(Data to use)
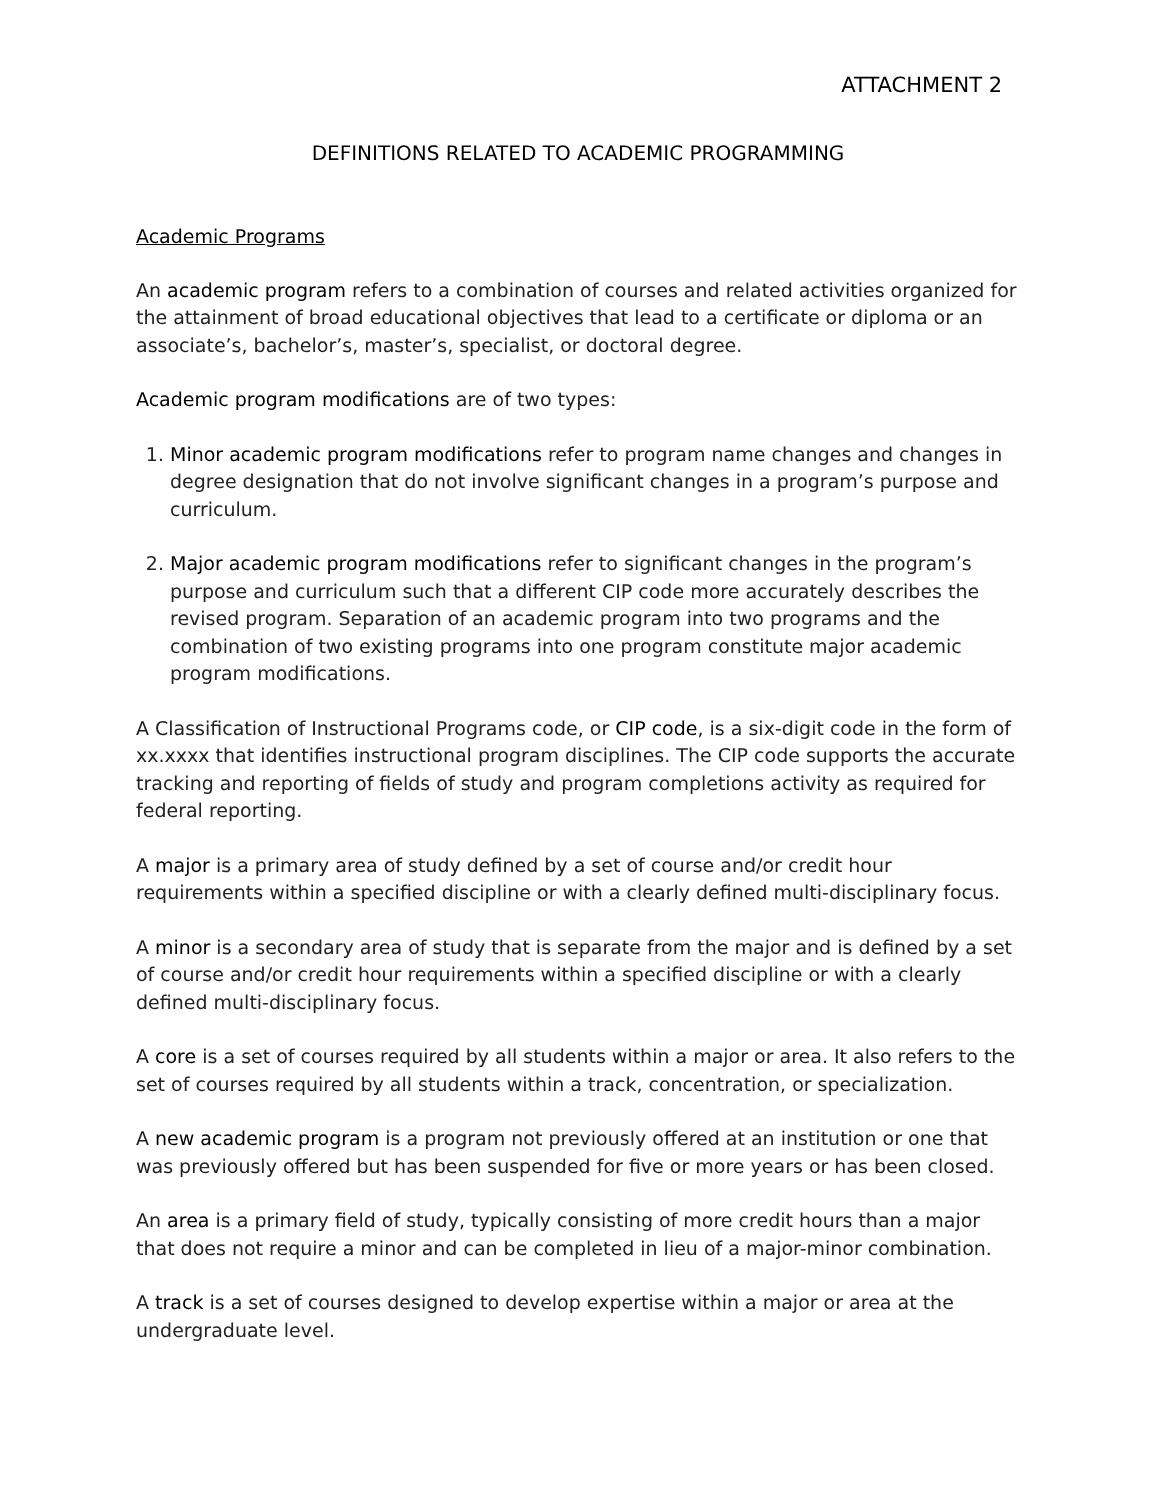ATTACHMENT 2
DEFINITIONS RELATED TO ACADEMIC PROGRAMMING
Academic Programs
An academic program refers to a combination of courses and related activities organized for the attainment of broad educational objectives that lead to a certificate or diploma or an associate’s, bachelor’s, master’s, specialist, or doctoral degree.
Academic program modifications are of two types:
1. Minor academic program modifications refer to program name changes and changes in degree designation that do not involve significant changes in a program’s purpose and curriculum.
2. Major academic program modifications refer to significant changes in the program’s purpose and curriculum such that a different CIP code more accurately describes the revised program. Separation of an academic program into two programs and the combination of two existing programs into one program constitute major academic program modifications.
A Classification of Instructional Programs code, or CIP code, is a six-digit code in the form of xx.xxxx that identifies instructional program disciplines. The CIP code supports the accurate tracking and reporting of fields of study and program completions activity as required for federal reporting.
A major is a primary area of study defined by a set of course and/or credit hour requirements within a specified discipline or with a clearly defined multi-disciplinary focus.
A minor is a secondary area of study that is separate from the major and is defined by a set of course and/or credit hour requirements within a specified discipline or with a clearly defined multi-disciplinary focus.
A core is a set of courses required by all students within a major or area. It also refers to the set of courses required by all students within a track, concentration, or specialization.
A new academic program is a program not previously offered at an institution or one that was previously offered but has been suspended for five or more years or has been closed.
An area is a primary field of study, typically consisting of more credit hours than a major that does not require a minor and can be completed in lieu of a major-minor combination.
A track is a set of courses designed to develop expertise within a major or area at the undergraduate level.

(Instruction) All entries need repeating exactly, but without the pictures.

(Task answer)
ATTACHMENT 2
DEFINITIONS RELATED TO ACADEMIC PROGRAMMING
Academic Programs
An academic program refers to a combination of courses and related activities organized for the attainment of broad educational objectives that lead to a certificate or diploma or an associate’s, bachelor’s, master’s, specialist, or doctoral degree.
Academic program modifications are of two types:
1. Minor academic program modifications refer to program name changes and changes in degree designation that do not involve significant changes in a program’s purpose and curriculum.
2. Major academic program modifications refer to significant changes in the program’s purpose and curriculum such that a different CIP code more accurately describes the revised program. Separation of an academic program into two programs and the combination of two existing programs into one program constitute major academic program modifications.
A Classification of Instructional Programs code, or CIP code, is a six-digit code in the form of xx.xxxx that identifies instructional program disciplines. The CIP code supports the accurate tracking and reporting of fields of study and program completions activity as required for federal reporting.
A major is a primary area of study defined by a set of course and/or credit hour requirements within a specified discipline or with a clearly defined multi-disciplinary focus.
A minor is a secondary area of study that is separate from the major and is defined by a set of course and/or credit hour requirements within a specified discipline or with a clearly defined multi-disciplinary focus.
A core is a set of courses required by all students within a major or area. It also refers to the set of courses required by all students within a track, concentration, or specialization.
A new academic program is a program not previously offered at an institution or one that was previously offered but has been suspended for five or more years or has been closed.
An area is a primary field of study, typically consisting of more credit hours than a major that does not require a minor and can be completed in lieu of a major-minor combination.
A track is a set of courses designed to develop expertise within a major or area at the undergraduate level.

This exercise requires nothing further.